- EXERCISE TASK A:
Answer these questions using the Chapter 36 passage below.
(i) What destination does Marasi give the cabbie?
(ii) According to Marasi, where did Moonlight find her?
(iii) By what name does Moonlight address the cabbie?
- EXERCISE TASK B: Return the stretch of the Chapter 36 passage below from "The cabbie nodded, pulling" through "from the back.", copied word for word.

- SOURCE EXTRACT:
I never got the feeling that it was "you could have done more why didn't you" so much as "I want to be open about what I am doing"

I'm specifically referenceing this section in Ch 36:

Spoiler

“Where to?”

“Knightbridge district,” Marasi said. “Thirty-Third and Finete.”

The cabbie nodded, pulling out into the flow of traffic and taking them westward.

“Clever,” Moonlight said to Marasi. “I’m going to have to watch myself around you. But what makes you think our safehouse will have the maps you want?”

“You found me in the caverns beneath Elendel,” Marasi said. “Plus, a moment ago you implied such maps existed—you didn’t have them ‘on you.’ Ergo, I assumed this was a good path forward. Your people will have the information we need.”

“They might not let you in,” Moonlight said. “What then? You’ll have wasted time.”

“Wasted time,” Marasi snapped. “Wasted time?” She glanced toward the cabbie, uncertain what she should say.

“Darkwater, dear,” Moonlight said to the cabbie, “give us a little privacy.”

“Sure thing, Moonlight,” the cabbie said, shutting the window separating the front of the car from the back.

Marasi gaped. Then she looked at Moonlight, who shrugged.

- DATASET CONTENT:
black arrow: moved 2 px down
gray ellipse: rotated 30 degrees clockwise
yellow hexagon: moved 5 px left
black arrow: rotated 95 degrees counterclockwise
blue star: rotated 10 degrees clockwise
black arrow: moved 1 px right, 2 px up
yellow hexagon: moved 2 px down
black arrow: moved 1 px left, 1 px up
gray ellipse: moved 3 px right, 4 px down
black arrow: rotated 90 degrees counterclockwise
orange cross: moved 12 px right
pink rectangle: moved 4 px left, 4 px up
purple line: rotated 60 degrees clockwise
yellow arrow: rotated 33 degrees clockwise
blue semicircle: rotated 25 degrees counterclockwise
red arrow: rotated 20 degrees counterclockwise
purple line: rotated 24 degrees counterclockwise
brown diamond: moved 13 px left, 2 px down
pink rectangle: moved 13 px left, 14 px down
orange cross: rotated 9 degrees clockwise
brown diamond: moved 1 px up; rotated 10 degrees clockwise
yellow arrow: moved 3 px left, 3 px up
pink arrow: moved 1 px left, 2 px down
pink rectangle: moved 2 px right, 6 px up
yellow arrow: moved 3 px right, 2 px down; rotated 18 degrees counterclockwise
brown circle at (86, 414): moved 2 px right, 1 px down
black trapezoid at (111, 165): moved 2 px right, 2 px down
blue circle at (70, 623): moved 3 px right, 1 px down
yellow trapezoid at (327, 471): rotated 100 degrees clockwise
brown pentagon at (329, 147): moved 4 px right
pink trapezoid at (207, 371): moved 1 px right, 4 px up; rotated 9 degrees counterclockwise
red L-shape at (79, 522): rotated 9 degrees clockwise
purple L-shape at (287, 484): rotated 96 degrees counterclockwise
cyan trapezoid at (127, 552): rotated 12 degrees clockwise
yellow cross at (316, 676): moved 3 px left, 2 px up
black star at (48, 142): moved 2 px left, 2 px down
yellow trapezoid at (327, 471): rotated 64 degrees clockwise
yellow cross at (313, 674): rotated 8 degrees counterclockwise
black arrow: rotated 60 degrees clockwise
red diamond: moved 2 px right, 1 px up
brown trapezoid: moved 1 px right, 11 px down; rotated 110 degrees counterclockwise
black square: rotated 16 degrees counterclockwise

- EXERCISE SOLUTION A:
(i) Knightbridge district, Thirty-Third and Finete.
(ii) In the caverns beneath Elendel.
(iii) Darkwater.

- EXERCISE SOLUTION B:
The cabbie nodded, pulling out into the flow of traffic and taking them westward.

“Clever,” Moonlight said to Marasi. “I’m going to have to watch myself around you. But what makes you think our safehouse will have the maps you want?”

“You found me in the caverns beneath Elendel,” Marasi said. “Plus, a moment ago you implied such maps existed—you didn’t have them ‘on you.’ Ergo, I assumed this was a good path forward. Your people will have the information we need.”

“They might not let you in,” Moonlight said. “What then? You’ll have wasted time.”

“Wasted time,” Marasi snapped. “Wasted time?” She glanced toward the cabbie, uncertain what she should say.

“Darkwater, dear,” Moonlight said to the cabbie, “give us a little privacy.”

“Sure thing, Moonlight,” the cabbie said, shutting the window separating the front of the car from the back.